About this exercise => Report only how many lines of the entries below contain the string "frame".

Extracted records =>
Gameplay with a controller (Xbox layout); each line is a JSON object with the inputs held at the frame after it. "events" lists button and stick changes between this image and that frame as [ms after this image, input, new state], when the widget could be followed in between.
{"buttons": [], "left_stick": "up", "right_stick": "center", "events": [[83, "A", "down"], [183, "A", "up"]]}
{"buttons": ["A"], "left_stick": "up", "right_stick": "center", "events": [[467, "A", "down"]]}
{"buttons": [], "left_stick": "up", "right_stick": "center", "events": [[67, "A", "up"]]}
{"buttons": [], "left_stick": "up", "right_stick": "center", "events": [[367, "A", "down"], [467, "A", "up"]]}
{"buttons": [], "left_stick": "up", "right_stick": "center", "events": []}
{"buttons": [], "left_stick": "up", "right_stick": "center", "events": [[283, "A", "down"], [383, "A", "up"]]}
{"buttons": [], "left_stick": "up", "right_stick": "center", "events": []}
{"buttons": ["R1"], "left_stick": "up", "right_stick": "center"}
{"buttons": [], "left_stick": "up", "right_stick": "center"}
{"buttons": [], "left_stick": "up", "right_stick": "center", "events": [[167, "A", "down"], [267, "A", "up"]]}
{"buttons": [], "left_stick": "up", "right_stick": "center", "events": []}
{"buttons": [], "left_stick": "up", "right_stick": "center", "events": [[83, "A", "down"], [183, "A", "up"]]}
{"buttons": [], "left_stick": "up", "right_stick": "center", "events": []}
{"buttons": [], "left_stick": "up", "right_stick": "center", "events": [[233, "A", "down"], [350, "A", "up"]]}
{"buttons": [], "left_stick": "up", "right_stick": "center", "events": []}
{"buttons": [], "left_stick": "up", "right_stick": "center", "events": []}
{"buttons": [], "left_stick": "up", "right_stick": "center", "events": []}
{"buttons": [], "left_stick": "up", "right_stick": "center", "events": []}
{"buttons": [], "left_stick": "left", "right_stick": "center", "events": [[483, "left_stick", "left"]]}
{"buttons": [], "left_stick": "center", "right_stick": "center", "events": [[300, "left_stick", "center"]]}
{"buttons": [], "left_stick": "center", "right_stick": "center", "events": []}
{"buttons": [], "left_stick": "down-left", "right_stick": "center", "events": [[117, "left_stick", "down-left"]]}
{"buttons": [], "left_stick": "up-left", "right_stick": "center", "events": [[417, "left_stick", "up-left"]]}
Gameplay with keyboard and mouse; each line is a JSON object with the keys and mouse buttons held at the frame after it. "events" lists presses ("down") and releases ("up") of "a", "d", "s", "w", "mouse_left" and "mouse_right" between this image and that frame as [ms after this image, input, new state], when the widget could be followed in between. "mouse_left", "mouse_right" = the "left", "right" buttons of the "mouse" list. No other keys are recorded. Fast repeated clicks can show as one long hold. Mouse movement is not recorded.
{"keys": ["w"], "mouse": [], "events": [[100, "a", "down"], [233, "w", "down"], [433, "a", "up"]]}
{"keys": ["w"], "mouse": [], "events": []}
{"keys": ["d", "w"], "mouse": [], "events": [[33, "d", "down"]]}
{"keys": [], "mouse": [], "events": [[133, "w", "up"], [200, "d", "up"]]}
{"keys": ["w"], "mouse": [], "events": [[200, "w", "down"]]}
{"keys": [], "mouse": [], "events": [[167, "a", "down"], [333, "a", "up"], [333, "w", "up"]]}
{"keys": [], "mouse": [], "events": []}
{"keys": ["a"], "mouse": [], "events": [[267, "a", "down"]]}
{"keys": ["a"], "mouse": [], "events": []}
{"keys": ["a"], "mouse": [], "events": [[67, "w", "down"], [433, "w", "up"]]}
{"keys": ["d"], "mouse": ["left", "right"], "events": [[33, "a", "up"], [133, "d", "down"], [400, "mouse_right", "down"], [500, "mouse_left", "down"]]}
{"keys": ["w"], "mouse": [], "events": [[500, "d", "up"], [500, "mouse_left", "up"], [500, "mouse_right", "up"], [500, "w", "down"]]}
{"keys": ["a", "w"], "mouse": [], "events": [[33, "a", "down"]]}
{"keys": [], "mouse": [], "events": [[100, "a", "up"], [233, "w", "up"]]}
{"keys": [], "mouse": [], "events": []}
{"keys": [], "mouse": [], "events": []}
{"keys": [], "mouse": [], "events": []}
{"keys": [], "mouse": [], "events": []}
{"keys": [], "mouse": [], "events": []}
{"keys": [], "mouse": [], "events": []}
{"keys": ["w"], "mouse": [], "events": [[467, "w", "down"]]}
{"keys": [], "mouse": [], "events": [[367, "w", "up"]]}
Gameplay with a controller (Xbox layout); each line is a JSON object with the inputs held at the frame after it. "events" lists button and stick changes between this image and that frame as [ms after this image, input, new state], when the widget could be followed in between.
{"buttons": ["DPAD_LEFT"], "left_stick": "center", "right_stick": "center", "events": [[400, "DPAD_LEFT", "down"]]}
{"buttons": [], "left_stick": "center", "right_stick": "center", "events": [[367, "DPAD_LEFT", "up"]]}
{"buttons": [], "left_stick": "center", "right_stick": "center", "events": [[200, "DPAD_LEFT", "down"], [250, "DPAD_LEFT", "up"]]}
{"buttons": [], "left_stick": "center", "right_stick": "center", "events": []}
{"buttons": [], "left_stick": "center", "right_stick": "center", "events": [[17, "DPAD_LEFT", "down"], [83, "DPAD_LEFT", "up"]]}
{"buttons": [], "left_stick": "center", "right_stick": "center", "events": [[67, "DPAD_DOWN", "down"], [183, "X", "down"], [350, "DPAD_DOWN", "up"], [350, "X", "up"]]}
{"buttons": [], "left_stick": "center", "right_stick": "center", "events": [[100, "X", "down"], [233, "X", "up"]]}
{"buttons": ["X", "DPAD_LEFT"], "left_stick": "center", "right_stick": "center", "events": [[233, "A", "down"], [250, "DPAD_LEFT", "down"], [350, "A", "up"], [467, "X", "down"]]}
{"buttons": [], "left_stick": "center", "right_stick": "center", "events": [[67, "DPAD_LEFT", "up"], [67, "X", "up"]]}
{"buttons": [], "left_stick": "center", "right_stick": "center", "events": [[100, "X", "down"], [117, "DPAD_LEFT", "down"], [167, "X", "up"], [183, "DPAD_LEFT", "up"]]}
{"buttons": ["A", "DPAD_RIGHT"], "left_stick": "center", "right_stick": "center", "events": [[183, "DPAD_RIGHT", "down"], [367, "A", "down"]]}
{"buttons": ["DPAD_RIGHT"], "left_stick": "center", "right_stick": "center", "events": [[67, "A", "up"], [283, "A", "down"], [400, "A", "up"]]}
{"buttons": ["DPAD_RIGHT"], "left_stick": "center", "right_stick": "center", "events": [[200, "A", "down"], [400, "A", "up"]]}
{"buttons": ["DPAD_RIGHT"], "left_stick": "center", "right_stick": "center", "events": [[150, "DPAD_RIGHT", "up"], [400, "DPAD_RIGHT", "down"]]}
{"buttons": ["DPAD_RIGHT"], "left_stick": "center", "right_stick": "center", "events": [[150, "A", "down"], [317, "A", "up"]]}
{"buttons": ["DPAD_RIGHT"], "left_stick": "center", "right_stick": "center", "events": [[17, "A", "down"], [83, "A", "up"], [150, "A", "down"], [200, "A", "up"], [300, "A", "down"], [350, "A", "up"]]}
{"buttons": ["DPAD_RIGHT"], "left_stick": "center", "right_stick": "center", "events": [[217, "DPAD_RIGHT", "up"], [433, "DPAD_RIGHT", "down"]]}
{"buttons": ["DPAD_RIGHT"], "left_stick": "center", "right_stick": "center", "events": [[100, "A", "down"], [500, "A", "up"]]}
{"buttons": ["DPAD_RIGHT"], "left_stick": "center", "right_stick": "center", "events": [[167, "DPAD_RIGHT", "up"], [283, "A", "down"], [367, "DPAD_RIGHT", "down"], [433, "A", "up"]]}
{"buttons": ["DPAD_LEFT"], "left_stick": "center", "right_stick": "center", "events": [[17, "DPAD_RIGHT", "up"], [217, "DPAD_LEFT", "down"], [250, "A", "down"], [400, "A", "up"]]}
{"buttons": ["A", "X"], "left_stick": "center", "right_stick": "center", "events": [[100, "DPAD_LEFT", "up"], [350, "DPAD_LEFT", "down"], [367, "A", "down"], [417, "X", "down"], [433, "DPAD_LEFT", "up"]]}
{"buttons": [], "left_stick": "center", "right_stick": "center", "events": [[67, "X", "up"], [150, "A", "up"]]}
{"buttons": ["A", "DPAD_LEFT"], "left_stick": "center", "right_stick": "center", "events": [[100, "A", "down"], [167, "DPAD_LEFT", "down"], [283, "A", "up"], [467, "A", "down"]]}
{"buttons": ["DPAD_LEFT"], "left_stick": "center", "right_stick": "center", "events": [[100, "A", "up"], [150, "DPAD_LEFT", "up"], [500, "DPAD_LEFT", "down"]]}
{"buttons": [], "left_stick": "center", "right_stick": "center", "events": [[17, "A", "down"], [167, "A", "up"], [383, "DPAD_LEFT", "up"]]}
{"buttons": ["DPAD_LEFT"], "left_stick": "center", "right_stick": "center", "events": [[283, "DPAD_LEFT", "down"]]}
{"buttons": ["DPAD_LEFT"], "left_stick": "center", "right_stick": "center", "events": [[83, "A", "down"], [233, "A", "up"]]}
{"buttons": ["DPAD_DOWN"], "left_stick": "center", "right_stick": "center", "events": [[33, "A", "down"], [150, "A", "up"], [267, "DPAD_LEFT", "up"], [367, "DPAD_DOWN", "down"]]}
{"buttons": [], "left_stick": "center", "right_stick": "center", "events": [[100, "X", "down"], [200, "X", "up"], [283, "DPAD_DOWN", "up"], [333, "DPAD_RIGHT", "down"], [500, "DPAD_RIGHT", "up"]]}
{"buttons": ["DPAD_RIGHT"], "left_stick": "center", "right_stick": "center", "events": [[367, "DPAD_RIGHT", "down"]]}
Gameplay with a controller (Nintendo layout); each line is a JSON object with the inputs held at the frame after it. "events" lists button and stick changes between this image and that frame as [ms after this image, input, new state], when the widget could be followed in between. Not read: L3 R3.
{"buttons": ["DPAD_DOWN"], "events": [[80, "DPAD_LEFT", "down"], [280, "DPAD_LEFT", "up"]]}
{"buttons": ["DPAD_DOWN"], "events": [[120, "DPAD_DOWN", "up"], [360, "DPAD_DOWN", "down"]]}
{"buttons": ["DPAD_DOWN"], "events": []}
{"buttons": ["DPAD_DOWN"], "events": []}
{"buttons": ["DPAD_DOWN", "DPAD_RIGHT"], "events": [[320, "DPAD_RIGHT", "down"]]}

Solved exercise => 4